Hong Kong adia eleições, não aponta data e oposição contesta

A chefe do Governo de Hong Kong, Carrie Lam, anunciou que as eleições legislativas, marcadas para o dia 6 de setembro, vão ser adiadas devido ao "agravamento da pandemia" de covid-19 na região.

"É a decisão mais difícil que tomei nos últimos sete meses, mas temos de garantir a segurança das pessoas e que as eleições decorram de forma livre e justa", afirmou Carrie Lam, em conferência de imprensa na região administrativa especial de Hong Kong.

O adiamento das eleições para o Conselho Legislativo é anunciado um dia depois de as autoridades terem vetado 12 candidatos da oposição, entre os quais o dirigente do Partido Cívico, Alvin Yeung, e o líder estudantil Joshua Wong.

Em conferência de imprensa, esta sexta-feira, Joshua Wong disse que se trata de "uma caça às bruxas" referindo-se à desqualificação das candidaturas dos membros da oposição democrática.

"Podem vetar-nos, deter-nos e meter-nos na prisão. Até podem desmarcar as eleições e criar outro parlamento fantoche. Mesmo assim, a nossa voz vai continuar a ser forte. Impedir-me de me apresentar às eleições não vai fazer cair o nosso ideal democrático", disse o líder estudantil.

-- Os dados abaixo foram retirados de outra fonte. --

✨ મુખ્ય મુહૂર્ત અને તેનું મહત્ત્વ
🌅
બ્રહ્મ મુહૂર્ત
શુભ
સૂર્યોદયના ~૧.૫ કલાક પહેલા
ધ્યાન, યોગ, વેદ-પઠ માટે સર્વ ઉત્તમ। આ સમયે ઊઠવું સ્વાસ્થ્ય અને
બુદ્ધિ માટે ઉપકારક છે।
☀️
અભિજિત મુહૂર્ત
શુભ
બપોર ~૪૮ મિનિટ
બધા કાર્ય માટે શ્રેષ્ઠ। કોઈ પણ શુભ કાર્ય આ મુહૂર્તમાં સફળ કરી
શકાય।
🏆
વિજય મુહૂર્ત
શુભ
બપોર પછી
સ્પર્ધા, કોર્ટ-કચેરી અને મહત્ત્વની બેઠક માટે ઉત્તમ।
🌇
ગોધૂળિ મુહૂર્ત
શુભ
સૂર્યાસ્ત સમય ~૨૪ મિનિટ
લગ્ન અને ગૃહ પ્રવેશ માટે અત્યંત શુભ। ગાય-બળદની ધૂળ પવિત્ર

Até ao momento não foi anunciada nova data para a realização das eleições para o Conselho Legislativo, mas alguns meios de comunicação avançaram que poderá ser por um ano.

O adiamento das eleições constitui um contratempo para o setor democrático de Hong Kong que esperava capitalizar a atual oposição contra o regime de Pequim.

Os 22 deputados pró-democracia ainda em funções já se mostraram contra o adiamento das eleições sob a justificação da defesa da saúde pública.

"Os legisladores pró-democracia, que representam 60% da opinião pública, coletivamente opõem-se ao adiamento das eleições, enfatizando a responsabilidade do Governo da região administrativa especial que devia adequar medidas contra a epidemia para garantir a realização das eleições, tal como estava programado", indica um comunicado dos 22 deputados.

A cidade, com 7,5 milhões de habitantes, tem vindo a ser mais afetada pela epidemia global de SARS CoV-2 desde julho, de acordo com os dados do Governo.

As autoridades sanitárias da região indicam que há atualmente 3273 casos de infeção, mais do dobro do que registaram até ao dia 1 de julho.